> _DIRECTIONS_: Revise the records from the line with "country: Costa Rica" up to and including the line with "state / province: Oaxaca" by changing "locality" to "site". Keep every other part of those lines the same.
══ THE DATA ══
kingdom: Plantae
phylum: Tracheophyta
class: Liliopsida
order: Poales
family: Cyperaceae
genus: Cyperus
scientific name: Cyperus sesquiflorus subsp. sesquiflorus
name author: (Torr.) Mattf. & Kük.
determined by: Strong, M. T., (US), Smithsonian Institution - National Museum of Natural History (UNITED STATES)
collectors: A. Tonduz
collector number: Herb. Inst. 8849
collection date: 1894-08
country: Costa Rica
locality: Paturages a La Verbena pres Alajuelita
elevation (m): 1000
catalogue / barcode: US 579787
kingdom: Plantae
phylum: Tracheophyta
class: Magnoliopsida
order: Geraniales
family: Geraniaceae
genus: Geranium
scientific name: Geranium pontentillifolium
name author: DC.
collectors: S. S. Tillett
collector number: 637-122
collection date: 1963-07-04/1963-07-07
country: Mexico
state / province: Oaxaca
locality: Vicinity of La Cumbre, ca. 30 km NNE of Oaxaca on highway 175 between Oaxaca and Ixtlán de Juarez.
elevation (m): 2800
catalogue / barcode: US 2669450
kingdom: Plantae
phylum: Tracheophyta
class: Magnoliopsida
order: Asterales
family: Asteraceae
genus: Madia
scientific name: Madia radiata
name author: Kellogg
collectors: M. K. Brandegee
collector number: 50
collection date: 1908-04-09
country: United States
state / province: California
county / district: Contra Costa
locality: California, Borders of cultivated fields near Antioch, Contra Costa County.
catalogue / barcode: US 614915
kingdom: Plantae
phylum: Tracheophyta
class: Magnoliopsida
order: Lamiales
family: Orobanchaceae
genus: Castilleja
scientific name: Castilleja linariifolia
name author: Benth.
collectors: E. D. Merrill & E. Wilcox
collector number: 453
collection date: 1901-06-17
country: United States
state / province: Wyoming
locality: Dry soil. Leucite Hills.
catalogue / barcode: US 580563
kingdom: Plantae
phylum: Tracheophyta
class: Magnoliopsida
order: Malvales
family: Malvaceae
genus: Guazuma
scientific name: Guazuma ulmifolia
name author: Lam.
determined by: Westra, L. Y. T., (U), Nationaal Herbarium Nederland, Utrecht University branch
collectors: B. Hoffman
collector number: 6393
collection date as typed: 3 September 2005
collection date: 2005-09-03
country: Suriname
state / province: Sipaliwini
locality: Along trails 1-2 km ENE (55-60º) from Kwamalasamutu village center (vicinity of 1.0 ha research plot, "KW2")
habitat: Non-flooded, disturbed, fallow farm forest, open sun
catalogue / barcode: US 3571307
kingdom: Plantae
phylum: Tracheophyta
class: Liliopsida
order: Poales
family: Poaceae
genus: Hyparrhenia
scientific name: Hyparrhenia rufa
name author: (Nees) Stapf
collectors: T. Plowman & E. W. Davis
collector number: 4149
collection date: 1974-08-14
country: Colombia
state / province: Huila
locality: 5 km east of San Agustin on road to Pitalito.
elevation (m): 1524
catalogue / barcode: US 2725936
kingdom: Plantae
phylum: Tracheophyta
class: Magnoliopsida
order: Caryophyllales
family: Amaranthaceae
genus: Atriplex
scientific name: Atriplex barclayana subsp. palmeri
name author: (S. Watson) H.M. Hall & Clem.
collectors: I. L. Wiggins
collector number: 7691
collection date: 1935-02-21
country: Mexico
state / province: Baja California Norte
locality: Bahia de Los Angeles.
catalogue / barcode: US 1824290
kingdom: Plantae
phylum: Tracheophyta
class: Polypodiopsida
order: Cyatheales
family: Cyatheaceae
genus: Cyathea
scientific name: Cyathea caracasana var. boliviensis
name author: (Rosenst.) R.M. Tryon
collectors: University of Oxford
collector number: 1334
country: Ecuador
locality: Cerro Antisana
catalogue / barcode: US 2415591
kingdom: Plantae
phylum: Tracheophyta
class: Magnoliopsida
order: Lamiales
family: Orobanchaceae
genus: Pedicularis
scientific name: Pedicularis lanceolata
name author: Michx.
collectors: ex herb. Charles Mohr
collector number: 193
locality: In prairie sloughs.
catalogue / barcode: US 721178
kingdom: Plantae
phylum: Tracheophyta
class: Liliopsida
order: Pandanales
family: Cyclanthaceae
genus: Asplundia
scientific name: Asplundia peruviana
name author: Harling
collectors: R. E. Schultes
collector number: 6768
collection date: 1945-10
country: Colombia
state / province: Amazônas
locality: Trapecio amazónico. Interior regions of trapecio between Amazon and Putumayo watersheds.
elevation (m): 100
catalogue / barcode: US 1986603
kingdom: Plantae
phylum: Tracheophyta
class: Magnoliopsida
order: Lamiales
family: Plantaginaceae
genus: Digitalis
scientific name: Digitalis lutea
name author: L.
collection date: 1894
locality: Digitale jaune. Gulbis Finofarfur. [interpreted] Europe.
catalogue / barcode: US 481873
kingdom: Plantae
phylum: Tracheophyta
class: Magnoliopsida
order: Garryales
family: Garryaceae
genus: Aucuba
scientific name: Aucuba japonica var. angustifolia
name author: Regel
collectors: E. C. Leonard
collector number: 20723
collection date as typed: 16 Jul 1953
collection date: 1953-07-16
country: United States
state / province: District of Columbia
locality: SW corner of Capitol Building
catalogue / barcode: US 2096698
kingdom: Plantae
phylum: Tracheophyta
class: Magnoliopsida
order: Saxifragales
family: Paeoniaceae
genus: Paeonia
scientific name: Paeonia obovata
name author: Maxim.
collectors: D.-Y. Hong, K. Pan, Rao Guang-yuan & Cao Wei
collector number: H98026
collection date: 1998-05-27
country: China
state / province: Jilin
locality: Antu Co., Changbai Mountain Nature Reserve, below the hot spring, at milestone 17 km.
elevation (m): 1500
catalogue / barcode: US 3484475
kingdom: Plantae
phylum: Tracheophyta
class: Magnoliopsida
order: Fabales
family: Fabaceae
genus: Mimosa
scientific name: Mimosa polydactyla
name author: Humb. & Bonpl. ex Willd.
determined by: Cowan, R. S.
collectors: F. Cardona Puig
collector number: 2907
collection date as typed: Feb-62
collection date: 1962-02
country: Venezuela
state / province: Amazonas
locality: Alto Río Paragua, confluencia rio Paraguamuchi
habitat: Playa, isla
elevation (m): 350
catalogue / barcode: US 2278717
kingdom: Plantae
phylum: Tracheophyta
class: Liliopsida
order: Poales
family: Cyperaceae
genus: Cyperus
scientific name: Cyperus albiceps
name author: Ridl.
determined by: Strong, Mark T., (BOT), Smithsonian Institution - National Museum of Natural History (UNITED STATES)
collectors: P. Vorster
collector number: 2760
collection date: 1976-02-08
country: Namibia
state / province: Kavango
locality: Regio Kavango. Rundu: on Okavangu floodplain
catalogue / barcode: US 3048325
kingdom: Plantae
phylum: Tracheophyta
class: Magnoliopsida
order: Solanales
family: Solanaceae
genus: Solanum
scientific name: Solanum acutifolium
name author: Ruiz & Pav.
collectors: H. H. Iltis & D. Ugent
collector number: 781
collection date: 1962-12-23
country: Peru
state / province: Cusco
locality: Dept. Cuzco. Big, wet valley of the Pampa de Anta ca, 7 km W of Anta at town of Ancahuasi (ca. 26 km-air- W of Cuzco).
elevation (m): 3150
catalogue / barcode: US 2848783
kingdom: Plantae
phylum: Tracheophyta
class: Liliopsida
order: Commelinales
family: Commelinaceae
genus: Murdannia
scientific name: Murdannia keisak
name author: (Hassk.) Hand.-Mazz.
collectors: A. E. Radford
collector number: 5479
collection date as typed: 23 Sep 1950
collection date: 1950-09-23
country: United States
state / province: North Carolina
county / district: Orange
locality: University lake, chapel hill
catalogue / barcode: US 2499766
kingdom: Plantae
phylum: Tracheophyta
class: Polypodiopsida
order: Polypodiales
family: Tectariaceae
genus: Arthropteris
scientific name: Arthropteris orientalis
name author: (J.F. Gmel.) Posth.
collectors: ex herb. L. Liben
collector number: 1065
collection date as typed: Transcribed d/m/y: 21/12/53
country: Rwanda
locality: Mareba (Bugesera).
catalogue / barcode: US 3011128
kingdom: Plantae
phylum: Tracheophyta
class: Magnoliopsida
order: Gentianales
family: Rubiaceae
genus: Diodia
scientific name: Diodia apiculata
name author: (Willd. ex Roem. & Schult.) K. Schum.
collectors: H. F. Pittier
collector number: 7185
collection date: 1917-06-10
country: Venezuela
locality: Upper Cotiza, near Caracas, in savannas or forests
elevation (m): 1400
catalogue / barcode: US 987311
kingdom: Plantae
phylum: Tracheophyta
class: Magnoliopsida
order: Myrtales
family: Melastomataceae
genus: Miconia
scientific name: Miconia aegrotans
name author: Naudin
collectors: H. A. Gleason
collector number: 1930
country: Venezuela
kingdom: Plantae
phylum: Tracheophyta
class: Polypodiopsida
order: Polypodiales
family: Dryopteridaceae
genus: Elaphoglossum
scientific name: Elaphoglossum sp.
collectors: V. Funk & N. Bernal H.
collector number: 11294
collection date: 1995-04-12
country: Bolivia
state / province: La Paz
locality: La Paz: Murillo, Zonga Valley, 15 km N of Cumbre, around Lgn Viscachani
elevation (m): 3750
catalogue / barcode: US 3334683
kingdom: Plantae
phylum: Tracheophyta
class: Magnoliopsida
═══
> _CORRECT OUTPUT_:
country: Costa Rica
site: Paturages a La Verbena pres Alajuelita
elevation (m): 1000
catalogue / barcode: US 579787
kingdom: Plantae
phylum: Tracheophyta
class: Magnoliopsida
order: Geraniales
family: Geraniaceae
genus: Geranium
scientific name: Geranium pontentillifolium
name author: DC.
collectors: S. S. Tillett
collector number: 637-122
collection date: 1963-07-04/1963-07-07
country: Mexico
state / province: Oaxaca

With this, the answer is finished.